Acesso a informações
Apesar dos avanços na fixação de mais regras sobre o ambiente digital e de uma postura mais atenta das autoridades, a dificuldade na produção de provas será um dos principais obstáculos para punir abusos, principalmente nos aplicativos de mensagem como WhatsApp e Telegram. Se de um lado há pouco acesso fornecido por essas plataformas de mensagem ao que acontece nelas, do outro, o TSE fixou nos casos de disparo em massa a necessidade de provar impacto grave no resultado da eleição. A desinformação disseminada de forma orgânica é outro desafio.
— Essas mensagens vão para um ambiente que o Judiciário não consegue ver. É um ambiente que não acontece apenas (com envio) de um para um, mas em uma arquitetura de milhares grupos e no qual as mensagens são sutis. Isso torna mais difícil provar irregularidades. O TSE não entendeu o problema e o funcionamento dos aplicativos de mensagem — alerta a advogada eleitoral Samara Castro, membro da ABRADEP e vice-presidente da Comissão de Privacidade e Proteção de Dados da OAB-RJ.
A dificuldade para lidar com plataformas que mesclam uso privado, para troca de mensagens entre familiares e conhecidos, e público com a viralização de conteúdo e grupos de discussão, se agrava ainda mais no caso do Telegram. Sem representação jurídica no Brasil, a empresa de origem russa não tem respondido às tentativas de contato do TSE. A avaliação é que dificilmente o aplicativo, que é hoje mais usado no país que em 2018 e ganhou a adesão de bolsonaristas nos últimos meses, atenderia a possíveis decisões judiciais, por exemplo, para remoção de conteúdo.

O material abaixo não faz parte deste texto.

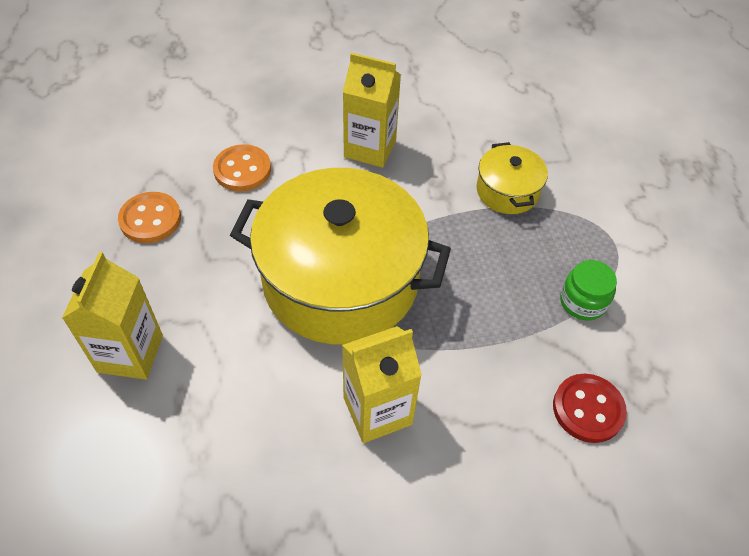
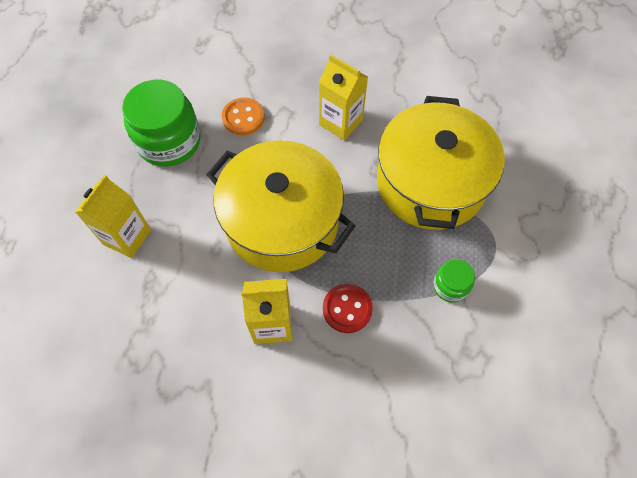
camera: 20 degrees right, 10 degrees up
orange button [118,192,181,243] -> green jar [122,79,201,167]
yellow pot [477,142,548,214] -> yellow pot [377,96,505,230], size x2.22
red button [553,374,627,443] -> red button moved to [323,284,373,333]

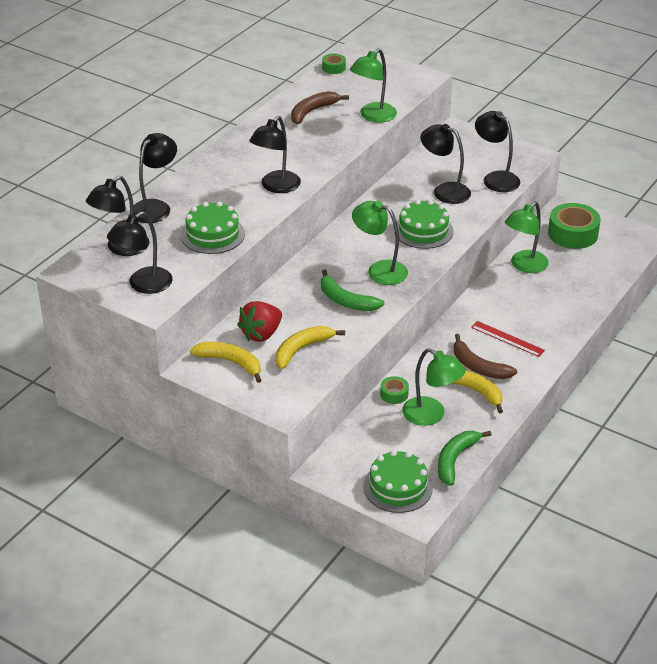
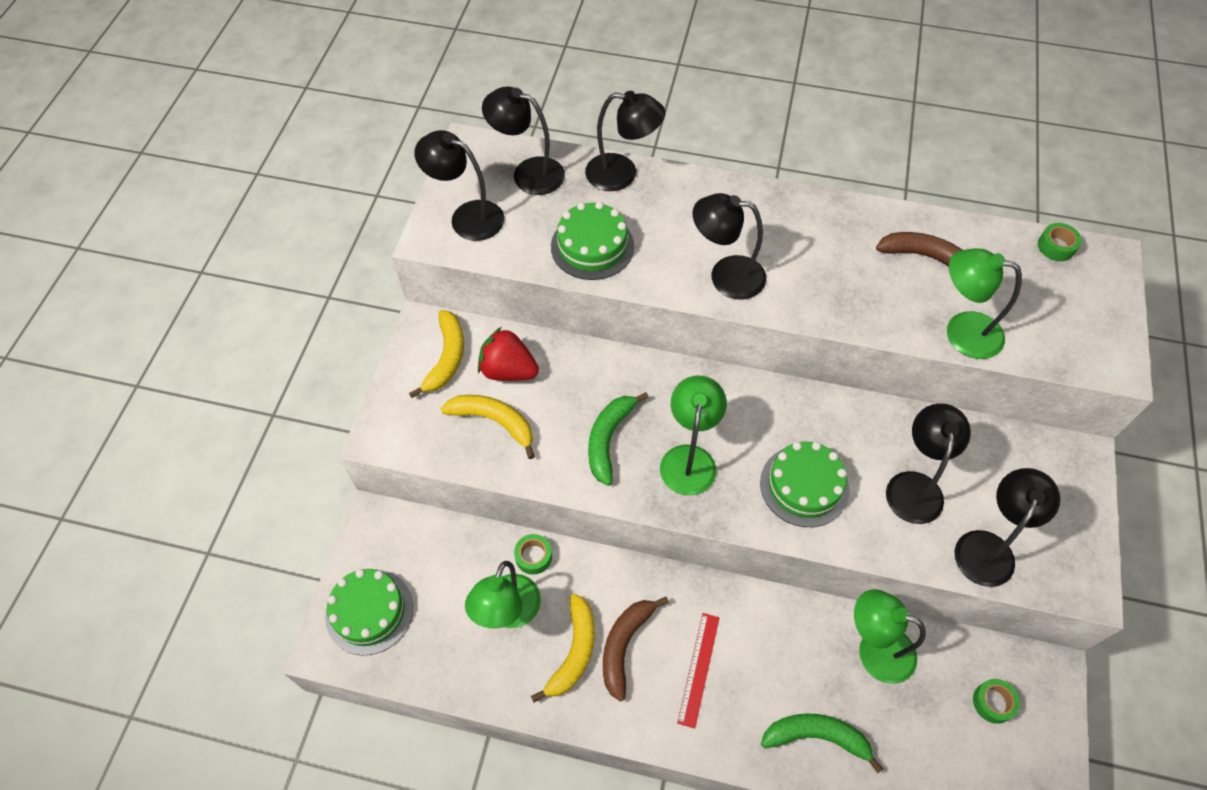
camera: 70 degrees right, 20 degrees up
green banana [438,431,491,486] -> green banana moved to [761,713,883,773]
green tape [548,203,601,249] -> green tape [973,679,1020,724], size x0.50

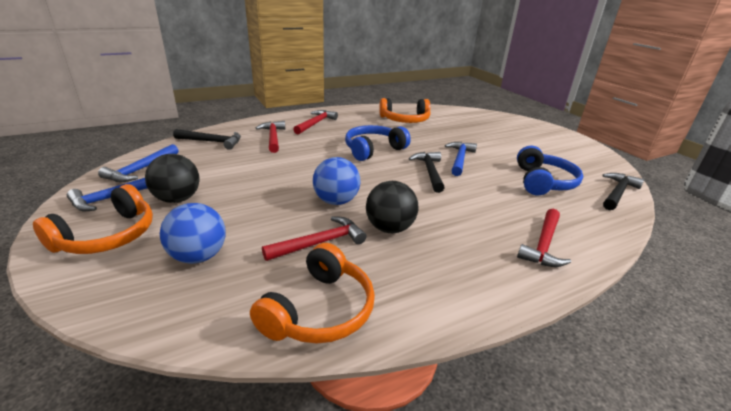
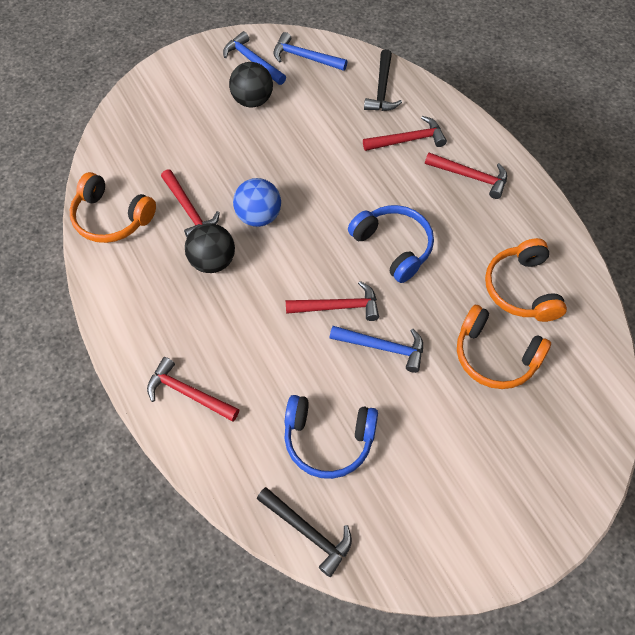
camera: 90 degrees right, 30 degrees up
orange headphones [33,184,153,254] -> orange headphones moved to [457,305,551,389]
blue ball [160,203,226,264] -> none
black hammer [409,152,445,193] -> red hammer [286,281,379,321]

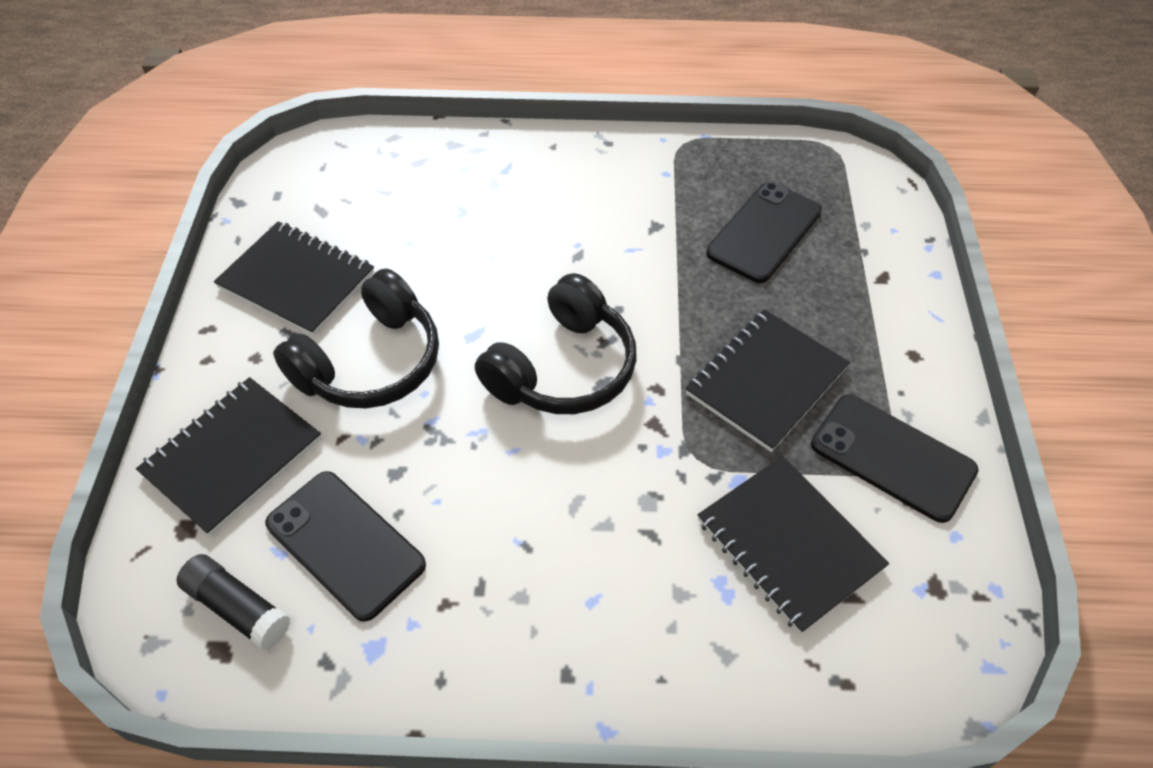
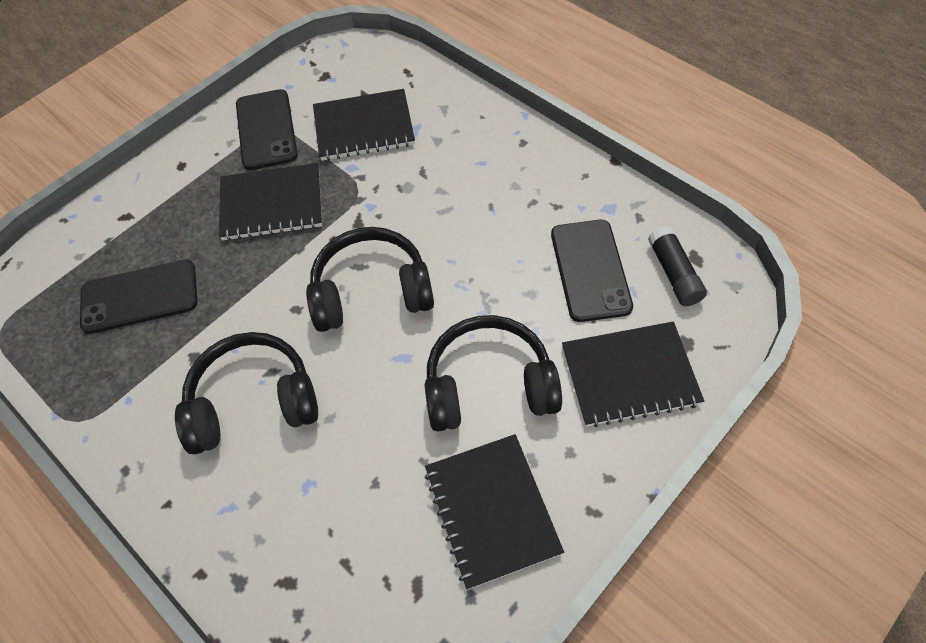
camera: 135 degrees left, 5 degrees up
black notebook [697,456,889,634] -> black notebook turned 75 degrees clockwise [313,89,415,161]
none -> black headphones [175,332,318,454]

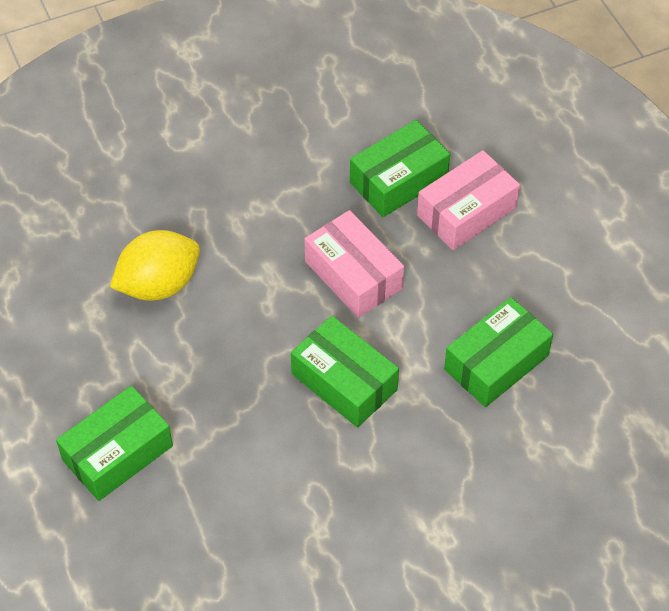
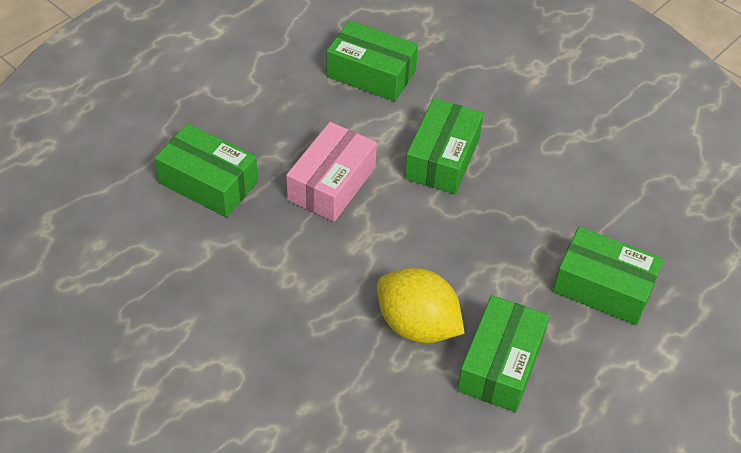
camera: 115 degrees left, 5 degrees down
pink box [417,150,520,250] -> none
none -> green box [457,295,550,412]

Desde as últimas eleições americanas e do início da pandemia, redes como Facebook, Instagram, Twitter e YouTube atualizaram suas regras e retiraram do ar vídeos com desinformação sobre a Covid-19 e com ataques à democracia. Enquanto o ex-presidente dos EUA Donald Trump foi “desplataformizado” após o ataque ao Capitólio, Bolsonaro tem sido alvo de remoções e bloqueios, principalmente por declarações falsas sobre vacinas e a prevenção à Covid em suas lives.
Samara Castro não vê movimentações consistentes que indiquem uma mudança de postura.
— A verba das plataformas contra desinformação vai mais para publicidade que para a tecnologia. Apesar da boa relação com o TSE, ainda há milhares de vídeos que atacam o tribunal e seus ministros circulando. Não saíram do ar. Também não há preocupação em abrir acesso a dados, mesmo entre pesquisadores. Quais são as medidas reais? O que tiram do ar rapidamente? — questiona.